2. Multiple Sequence Alignment
Multiple sequence alignment is a tool to identify highly conserved residues in homologous proteins. A
program called CLUSTALW will perform multiple sequence alignments on protein sets that are
submitted in FASTA format. CLUSTALW is available as a command line program to be executed in a
UNIX environment (not very user-friendly). Fortunately, the European Bioinformatics Institute has a
web interface that performs CLUSTALW alignments: http://www.ebi.ac.uk/clustalw/.
a. Go to the EBI site and submit your text file containing the five triose phosphate isomerase
sequences in FASTA format on the input form page. There are many options for refining the
alignment, but for now, use the default values. Be sure to enter your email address. The output of
CLUSTALW can be accessed in many ways. The simplest version will be described here, but you
are encouraged to explore other options (especially JaiView). In the simple text output, the
sequences are optimally aligned and annotated: Residues that are identical in all chains are marked
with an asterisk (*), those that are highly conserved are marked with a colon (:), and those that are
semiconserved are marked with a period (.). From your multiple sequence alignment, how many
identical residues did you find? Identify the residues, using the single-letter amino acid
abbreviations. Classify these identity sites as polar, nonpolar, acidic, and basic amino acids. Do
most of the identities fall into a single class of amino acids? If you plan to continue to Part (b),
keep your browser open or bookmark the results page. You can learn more about CLUSTALW at
a tutorial provided by EBI (http://www.ebi.ac.uk/2can/tutorials/protein/clustalw.html).
b.

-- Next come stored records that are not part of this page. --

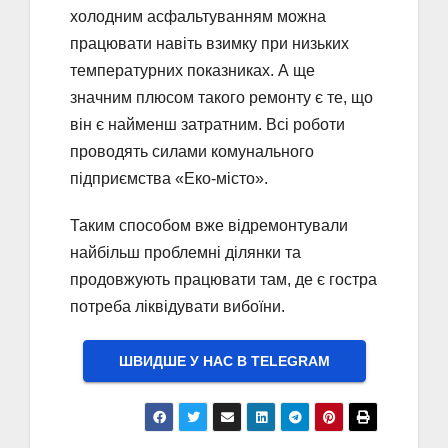
холодним асфальтуванням можна
працювати навіть взимку при низьких
температурних показниках. А ще
значним плюсом такого ремонту є те, що
він є найменш затратним. Всі роботи
проводять силами комунального
підприємства «Еко-місто».
Таким способом вже відремонтували
найбільш проблемні ділянки та
продовжують працювати там, де є гостра
потреба ліквідувати вибоїни.
ШВИДШЕ У НАС В ТELEGRAM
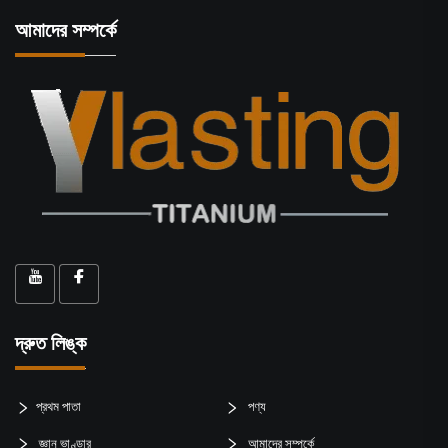
আমাদের সম্পর্কে
দ্রুত লিঙ্ক
প্রথম পাতা
পণ্য
জ্ঞান ভাণ্ডার
আমাদের সম্পর্কে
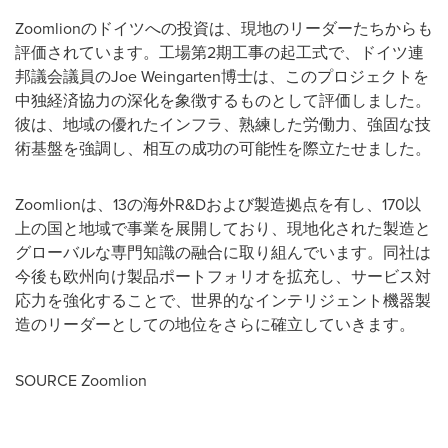
Zoomlionのドイツへの投資は、現地のリーダーたちからも
評価されています。工場第2期工事の起工式で、ドイツ連
邦議会議員のJoe Weingarten博士は、このプロジェクトを
中独経済協力の深化を象徴するものとして評価しました。
彼は、地域の優れたインフラ、熟練した労働力、強固な技
術基盤を強調し、相互の成功の可能性を際立たせました。
Zoomlionは、13の海外R&Dおよび製造拠点を有し、170以
上の国と地域で事業を展開しており、現地化された製造と
グローバルな専門知識の融合に取り組んでいます。同社は
今後も欧州向け製品ポートフォリオを拡充し、サービス対
応力を強化することで、世界的なインテリジェント機器製
造のリーダーとしての地位をさらに確立していきます。
SOURCE Zoomlion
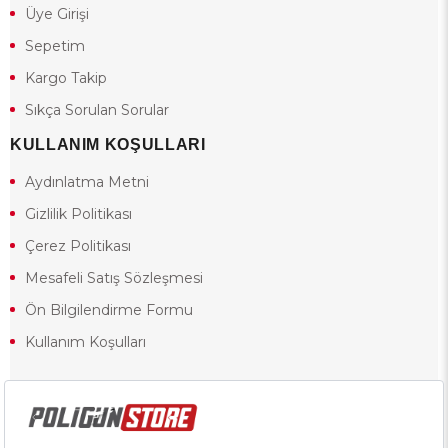
Üye Girişi
Sepetim
Kargo Takip
Sıkça Sorulan Sorular
KULLANIM KOŞULLARI
Aydınlatma Metni
Gizlilik Politikası
Çerez Politikası
Mesafeli Satış Sözleşmesi
Ön Bilgilendirme Formu
Kullanım Koşulları
18 yaşından küçük olduğunuz halde siteye girerseniz ve mesafeli satış
sözleşmesinde yer alan hükümlere ters düşerseniz, yaşla ilgili
kısıtlamalardan dolayı oluşabilecek herhangi bir durumda doğacak yasal
sorumluluk ve yükümlülükler tamamen tarafınıza ait olacak ve cezai
yaptırıma tabi tutulabileceksiniz.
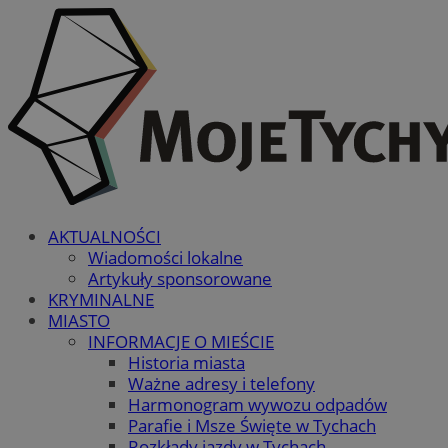
AKTUALNOŚCI
Wiadomości lokalne
Artykuły sponsorowane
KRYMINALNE
MIASTO
INFORMACJE O MIEŚCIE
Historia miasta
Ważne adresy i telefony
Harmonogram wywozu odpadów
Parafie i Msze Święte w Tychach
Rozkłady jazdy w Tychach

Figure 7-21 of the textbook shows a phylogenetic tree, which is described as a diagram that
indicates the ancestral relationships among organisms that produce the protein. There are useful
tutorials on phylogenetic trees at the Los Alamos National Laboratories web site
(http://www.hiv.lanl.gov/content/hiv-db/TREE_TUTORIAL/Tree-tutorial.html), at the EBI help
page (http://www.ebi.ac.uk/clustalw/tree_frame.html), and at the NCBI site
(http://www.ncbi.nlm.nih.gov/About/primer/phylo.html). Complete one or all these tutorials.
Scroll down the output page from the CLUSTALW program at EBI to the tree representations of
the alignments. What is the difference between a cladogram and a phylogram tree? What do these
trees tell you about triose phosphate isomerase from the five different species? The tree image on
the EBI site is a dynamic image, meaning that you can't just cut and paste it. If you would like to
capture this image, you can use the PrintScreen button on your computer and paste the image into
a simple Paint program (with Mac OSX use the program Grab for screen capture).